Germany, Bayern, Großniedesheim - Church records ( 2 )

Kirchenbuch, 1700-1954
Author: Katholische Kirche Beindersheim (BA. Frankenthal)

Kirchenbuch, 1709-1936
Author: Evangelische Kirche Großniedesheim (BA. Frankenthal)

Germany, Bayern, Großniedesheim - Civil registration ( 1 )

Zivilstandsregister, 1807-1824
Author: Großniedesheim (Bayern). Standesamt

The church book records cover the time period and one of the records is for the Evangelical Lutheran Church. By the way, FamilySearch records the place as Manuskripten im Protestantischen Landeskirchenarchiv der Pfalz, Speyer, Bayern, Deutschland. Guess what? The records are of confirmations and deaths. The date recorded in the genealogist's family group sheet was for a birth.

This level of confusion and obfuscation are relatively common all originating from carelessly recording a place name and the supposedly associated record. In this case, the various countries or jurisdictions changed frequently in Europe during the 1800s and referring to the actual name of the place at the time of the event becomes even more important. From the list above, the "of" designation may help to orient the genealogist, but it can be very misleading to future researchers who begin looking for the information about the event in the jurisdiction specified.

Here is another example from the Family Tree of a place recorded for two of my direct line acestors.

Here are the places and dates associated with these two individuals.

William Tarbutt, b. ABT 1739, Cranbrook, Kent, England
Mary Boorman, b. 30 Sep 1744, Headcorn, Kent, Eng.

As you can see from the above image, their marriage supposedly took place in Goudhurst, Kent, England.

Why would I question these entries? Because they are very likely inaccurately recorded. According to Wikipedia, Cranbrook is a small town in the Weald of Kent in South East England. It lies roughly half-way between Maidstone and Hastings, about 38 miles (61 km) southeast of central London. It turns out that both Goudhurst and Headcorn are actual locations in England and less than 10 miles apart.

One of the sources listed is the following from the "England, Kent, Parish Registers, 1538-1911," database with images, FamilySearch ( : 20 May 2014), Kent > Goudhurst > Marriages 1754-1792 > image 14 of 59; Kent Archives Office, Maidstone.

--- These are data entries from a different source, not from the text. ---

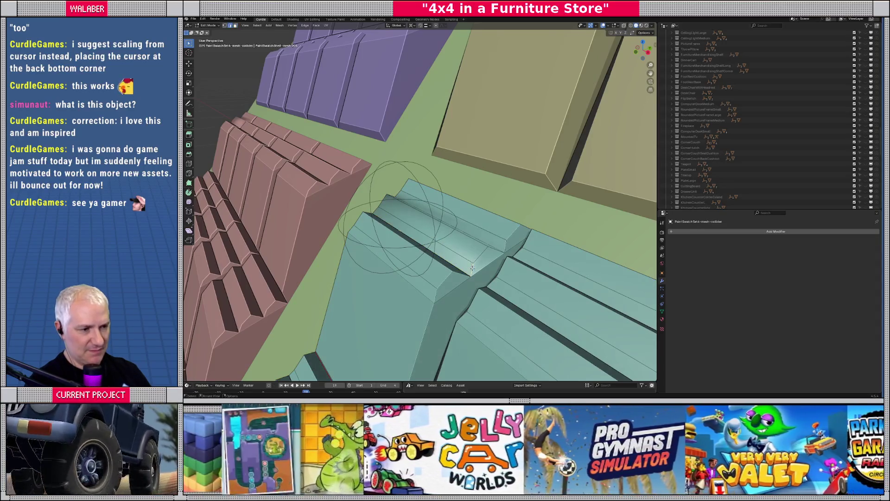
pyautogui.moveTo(493, 254)
pyautogui.mouseDown(button='middle')
pyautogui.moveTo(478, 253)
pyautogui.moveTo(565, 259)
pyautogui.mouseUp(button='middle')
pyautogui.press('Tab')
pyautogui.scroll(-10, 519, 249)
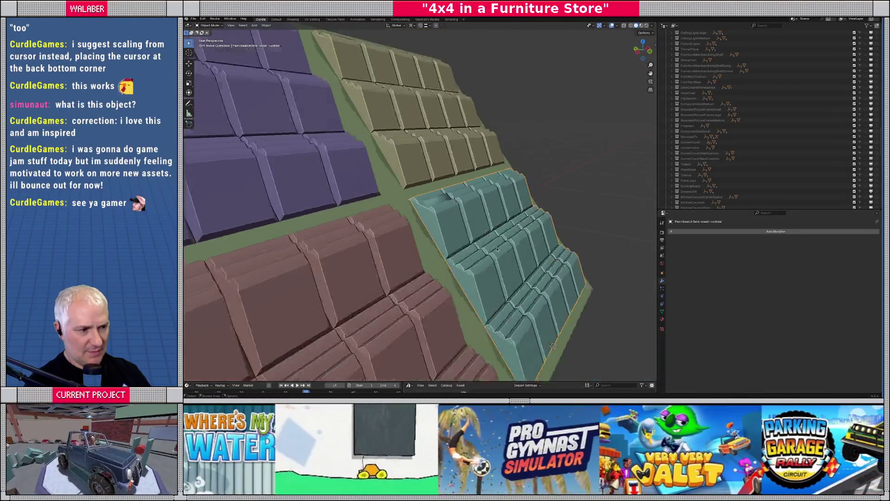
pyautogui.moveTo(475, 253); pyautogui.dragTo(377, 222, button='middle')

This record says that William Tarbut was from the Marden parish. However, the genealogist's record states that he was born in Cranbrook about seven miles away. None of these distances are a concern, but Cranbrook and Marden are two different parishes in Kent, England. Was he born in Marden or Kent. By the way, there are many sources attached to this particular person. One shows the following:

Did William Tarbut marry Mary Boorman or Elizabeth Balcomb or both? A search on shows that there are 1,445 William Tarbutt records in their records for Kent, England and 53 of those records, with the same name, have events recorded within two years of the estimated date for our William Tarbutt to have been born. has no birth records for that time period for Marden, Kent, England, but does have several marriage records including the one shown above. But there are several other marriages listed for men with the name William Tarbutt.

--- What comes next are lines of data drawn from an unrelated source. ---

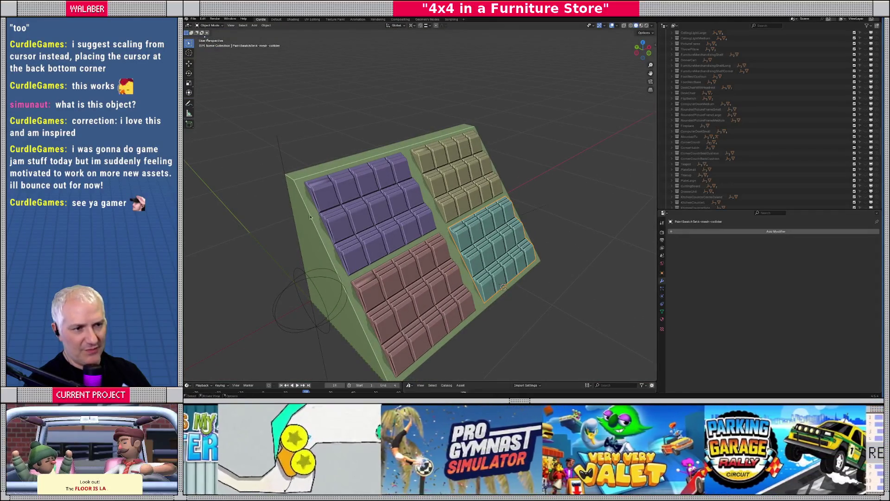
pyautogui.scroll(8, 434, 275)
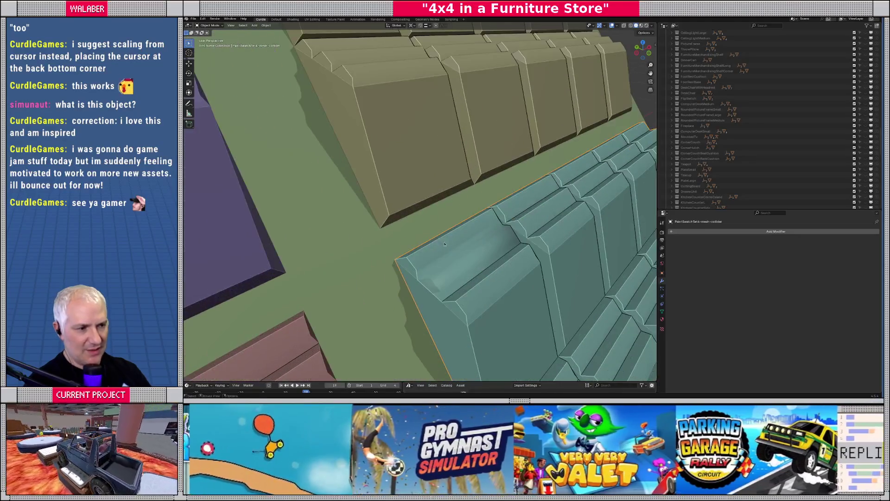
# - Mark the currently selected teal block edge as sharp
pyautogui.press('Tab')
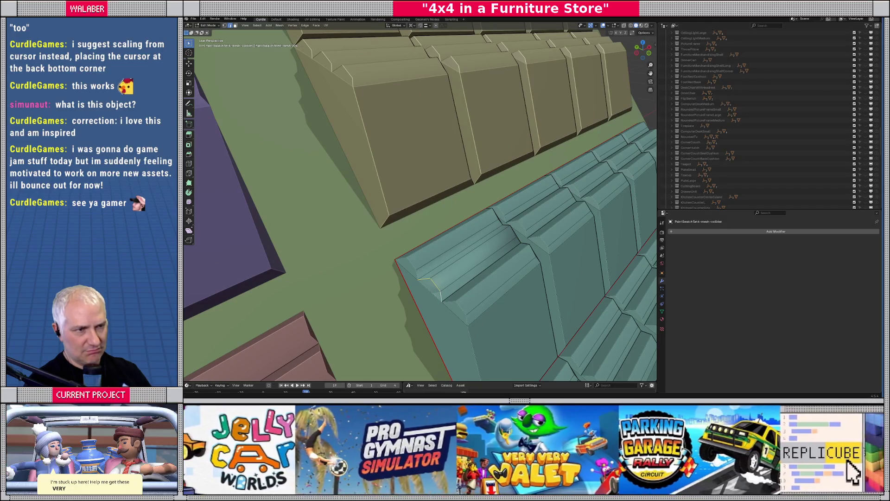
pyautogui.click(305, 26)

Further research does not clarify the situation. But here the illustration is used to show the importance of the exact location where certain events occurred. This is an either/or situation since the William Tarbut who marries Elizabeth Balcomb in 1778 cannot be the same as the one who married Mary Boorman in 1763 because Mary Boorman was still alive until 1777 however, there is no death record cited for Mary Boorman Tarbutt. To add to the confusion, the child of William Tarbutt who is supposedly my ancestor is recorded as Elizabeth Tarbutt, b. 17 December 1766 in Benenden, Cranbrook, England. However, Benenden and Cranbrook are really two different parishes not parts of the same place. There is a birth record showing where Elizabeth was christened.

So, it may be that we have the right William Tarbutt but there is still a doubt because of the contradiction in the marriage record. The only way to unravel these types of problems is to focus on the locations of the events. In this case, it may be necessary to resort to microfilm records in addition to the online records.